Extract provided:
◇ ◇ ◇

Open Sourcing Modern Acupuncture: Part Four, Stamina

Recently I had an interesting conversation with a prospective POCA Tech student, who described to me his efforts to research acupuncture schools. He told me that he spoke with a current student at a Classical Chinese Medicine program, who reacted with horror when he heard that the prospective student was considering POCA Tech. Apparently the CCM student exclaimed, “I would never allow anyone from THAT SCHOOL to give me acupuncture!”

The prospective student looked at me — the Director of That School — expectantly.

“Well,” I said, “in terms of patients, he’s not exactly our target demographic.”

I remembered this conversation when I was thinking about Modern Acupuncture, and about target demographics, and what ordinary people (as opposed to Classical Chinese Medicine students) want from acupuncture.

Something that POCA and Modern Acupuncture agree on is that people who want to get acupuncture don’t like to be surprised. Acupuncture treatment plans for any condition, but particularly for chronic conditions, are not best executed in a chaotic environment, or even just one where the hours and the location change frequently.  Important things that acupuncture clinics can provide to patients are consistency, stability, and predictability. Before I was a community acupuncturist, when I was doing what a lot of acupuncturists do and changing my practice location and my hours every 6 months or so, I was lucky enough to have a small group of loyal regulars who followed me around. That was kind of them, but not particularly good for them. (Or for me, but that’s a different story.) And it was a small group of patients who were loyal to me, personally, not a big patient base that had deep confidence that a clinic would be there for them and their loved ones. As I said, I wasn’t a community acupuncturist then.

Something we tell POCA Tech students regularly is that, to be a successful community acupuncturist, you need to be OK with being boring (and bored) in a certain way. You need to like routines; you need to like doing some of the same things over and over. Because people show up to a community clinic with the same problems, over and over. Back pain, neck pain, sinus congestion, anxiety; you have to be prepared to address them over and over, because even though they’re old hat to you after awhile, for any given patient, any one of those boring-to-you problems might be what’s standing between them and a decent quality of life. And if you know what works, that’s what they’ll want you to use, no matter how many times you’ve used it before and how unexciting it is to you at that point. Fortunately multiple strategies work for acupuncture, and you can mix up your approaches to keep them interesting to you while still being effective for your patient. But if you are expecting every treatment to be a transcendental revelation of the beauty of Classical Chinese Medicine, you should not be working in a community acupuncture clinic.

◇ ◇ ◇

[Stored data entries]
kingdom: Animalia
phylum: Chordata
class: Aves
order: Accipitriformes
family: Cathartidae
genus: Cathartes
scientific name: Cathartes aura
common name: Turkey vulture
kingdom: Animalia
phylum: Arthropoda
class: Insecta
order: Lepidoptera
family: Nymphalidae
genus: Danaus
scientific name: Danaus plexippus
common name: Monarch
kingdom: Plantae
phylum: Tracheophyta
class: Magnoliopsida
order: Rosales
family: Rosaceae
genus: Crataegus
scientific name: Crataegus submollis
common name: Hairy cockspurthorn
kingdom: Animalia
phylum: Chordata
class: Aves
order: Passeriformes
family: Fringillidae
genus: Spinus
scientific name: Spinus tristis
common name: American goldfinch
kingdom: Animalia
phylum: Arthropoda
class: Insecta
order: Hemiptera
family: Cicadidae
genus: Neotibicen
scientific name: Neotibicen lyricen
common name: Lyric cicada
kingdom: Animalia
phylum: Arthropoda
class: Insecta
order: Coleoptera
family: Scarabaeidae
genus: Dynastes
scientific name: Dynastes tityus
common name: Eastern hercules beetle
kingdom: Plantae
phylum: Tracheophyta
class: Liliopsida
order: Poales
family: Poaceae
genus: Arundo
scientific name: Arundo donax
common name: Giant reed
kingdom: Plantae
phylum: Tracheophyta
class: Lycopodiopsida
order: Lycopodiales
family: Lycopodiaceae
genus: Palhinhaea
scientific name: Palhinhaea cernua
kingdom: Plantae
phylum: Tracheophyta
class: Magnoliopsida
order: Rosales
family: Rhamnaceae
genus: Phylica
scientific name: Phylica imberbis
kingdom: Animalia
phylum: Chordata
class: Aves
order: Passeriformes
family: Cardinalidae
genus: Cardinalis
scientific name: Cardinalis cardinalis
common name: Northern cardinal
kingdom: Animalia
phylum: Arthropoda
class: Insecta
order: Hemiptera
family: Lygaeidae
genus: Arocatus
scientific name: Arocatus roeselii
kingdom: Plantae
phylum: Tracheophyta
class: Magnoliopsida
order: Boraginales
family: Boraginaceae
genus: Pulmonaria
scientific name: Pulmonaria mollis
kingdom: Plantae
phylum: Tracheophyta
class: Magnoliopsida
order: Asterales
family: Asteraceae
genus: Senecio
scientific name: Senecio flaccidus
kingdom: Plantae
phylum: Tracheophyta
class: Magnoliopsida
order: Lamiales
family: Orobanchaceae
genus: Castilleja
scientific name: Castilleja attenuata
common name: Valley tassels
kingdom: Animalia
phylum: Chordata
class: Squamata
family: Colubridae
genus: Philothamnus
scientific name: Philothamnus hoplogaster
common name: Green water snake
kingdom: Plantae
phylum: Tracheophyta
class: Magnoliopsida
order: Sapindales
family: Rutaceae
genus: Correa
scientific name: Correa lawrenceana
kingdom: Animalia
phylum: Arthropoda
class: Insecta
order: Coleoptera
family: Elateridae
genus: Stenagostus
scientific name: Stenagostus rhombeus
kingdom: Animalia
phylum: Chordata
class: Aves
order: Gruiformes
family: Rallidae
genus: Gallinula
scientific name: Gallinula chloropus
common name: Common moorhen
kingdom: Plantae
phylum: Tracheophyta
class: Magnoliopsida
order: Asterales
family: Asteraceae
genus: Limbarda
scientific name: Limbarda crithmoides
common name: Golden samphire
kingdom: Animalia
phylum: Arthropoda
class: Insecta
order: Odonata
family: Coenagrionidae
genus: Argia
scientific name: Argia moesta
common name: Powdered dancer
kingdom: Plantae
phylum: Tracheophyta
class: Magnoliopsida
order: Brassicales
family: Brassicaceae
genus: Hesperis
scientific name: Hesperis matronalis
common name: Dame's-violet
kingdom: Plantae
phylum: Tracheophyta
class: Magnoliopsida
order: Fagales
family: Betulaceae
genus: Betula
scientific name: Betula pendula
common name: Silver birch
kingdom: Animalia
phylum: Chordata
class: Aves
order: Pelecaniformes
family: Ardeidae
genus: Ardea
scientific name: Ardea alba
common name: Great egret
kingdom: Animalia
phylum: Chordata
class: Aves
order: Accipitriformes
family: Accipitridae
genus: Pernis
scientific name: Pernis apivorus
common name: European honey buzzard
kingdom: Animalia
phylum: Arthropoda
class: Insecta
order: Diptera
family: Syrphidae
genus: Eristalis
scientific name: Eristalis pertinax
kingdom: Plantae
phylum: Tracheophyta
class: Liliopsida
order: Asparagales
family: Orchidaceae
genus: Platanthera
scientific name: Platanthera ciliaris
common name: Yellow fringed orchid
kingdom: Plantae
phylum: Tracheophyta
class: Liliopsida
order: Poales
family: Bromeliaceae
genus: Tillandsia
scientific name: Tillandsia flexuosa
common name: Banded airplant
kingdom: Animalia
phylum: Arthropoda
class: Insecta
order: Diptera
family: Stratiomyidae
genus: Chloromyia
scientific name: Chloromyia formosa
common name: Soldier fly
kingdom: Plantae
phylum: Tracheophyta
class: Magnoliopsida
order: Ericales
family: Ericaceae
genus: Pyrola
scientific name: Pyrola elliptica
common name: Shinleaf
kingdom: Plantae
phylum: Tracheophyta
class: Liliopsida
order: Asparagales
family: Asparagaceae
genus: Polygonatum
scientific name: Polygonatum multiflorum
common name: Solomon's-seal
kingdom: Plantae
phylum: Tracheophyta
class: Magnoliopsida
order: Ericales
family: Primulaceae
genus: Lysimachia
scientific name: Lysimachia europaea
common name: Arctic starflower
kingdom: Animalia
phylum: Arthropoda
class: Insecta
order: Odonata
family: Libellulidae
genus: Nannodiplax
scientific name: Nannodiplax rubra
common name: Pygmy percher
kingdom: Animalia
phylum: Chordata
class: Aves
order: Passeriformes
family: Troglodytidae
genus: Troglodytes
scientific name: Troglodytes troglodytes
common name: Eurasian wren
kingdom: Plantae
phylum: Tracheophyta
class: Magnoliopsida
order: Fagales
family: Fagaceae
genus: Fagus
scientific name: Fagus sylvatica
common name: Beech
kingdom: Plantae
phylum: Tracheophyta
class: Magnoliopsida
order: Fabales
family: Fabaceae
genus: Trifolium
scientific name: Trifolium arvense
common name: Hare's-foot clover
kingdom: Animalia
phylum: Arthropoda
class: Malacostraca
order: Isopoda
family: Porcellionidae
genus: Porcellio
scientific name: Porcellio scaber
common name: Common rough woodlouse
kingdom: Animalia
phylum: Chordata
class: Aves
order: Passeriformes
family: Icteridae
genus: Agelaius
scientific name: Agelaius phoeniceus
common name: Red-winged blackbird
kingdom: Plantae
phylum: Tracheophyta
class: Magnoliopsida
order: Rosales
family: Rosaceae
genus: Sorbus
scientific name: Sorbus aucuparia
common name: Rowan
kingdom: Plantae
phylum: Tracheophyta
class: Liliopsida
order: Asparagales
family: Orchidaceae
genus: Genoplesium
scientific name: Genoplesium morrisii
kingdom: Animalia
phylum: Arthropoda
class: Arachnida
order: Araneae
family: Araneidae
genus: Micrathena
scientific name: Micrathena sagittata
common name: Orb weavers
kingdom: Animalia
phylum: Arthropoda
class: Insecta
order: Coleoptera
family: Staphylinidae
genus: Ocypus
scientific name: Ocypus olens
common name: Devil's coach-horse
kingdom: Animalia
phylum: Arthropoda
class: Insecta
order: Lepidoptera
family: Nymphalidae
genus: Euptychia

◇ ◇ ◇

What to work on: List the problems that the essay on community acupuncture says people bring to a community clinic over and over.

Exercise response: Back pain, neck pain, sinus congestion, anxiety